Thom Yorke is an enigmatic rock icon whose whims are often difficult to pin down. Sometimes he’s the guy from Radiohead, sometimes he’s a cover model for a book about sexual problems. Sometimes he hates Spotify, and sometimes he likes Apple Music. Now, Yorke has written some original music for a Broadway revival of the Harold Pinter play Old Times, and we’re not sure if that’s not weird at all because there’s nothing inherently weird about writing music for Broadway, or if it’s totally weird because everything Thom Yorke does is a little weird.

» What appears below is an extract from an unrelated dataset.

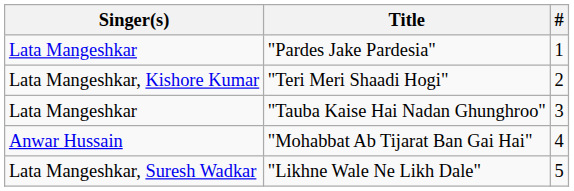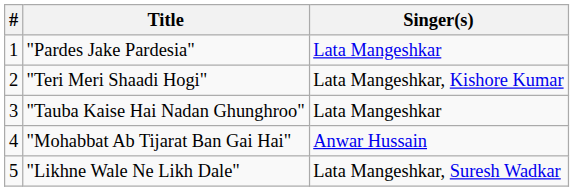columns swapped: # <-> Singer(s)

Pinter’s play is about a married a couple being visited by an old friend of the wife, and the visit turns into a whole big love triangle thing full of menacing drama. Yorke’s compositions—which are apparently made up of “shards of keyboard-based instrumental music”—will appear at the beginning and end of the play, as well as during transitions from one scene to the next. The play is set in 1971, so Yorke reportedly recorded all of his songs on equipment from that year, and though none of the music has lyrics, some of it apparently features Yorke making some kind of vocal noise.

Old Times will start doing previews on September 17 at New York’s American Airlines Theatre, and the show will star Clive Owen, Eve Best, and Kelly Reilly.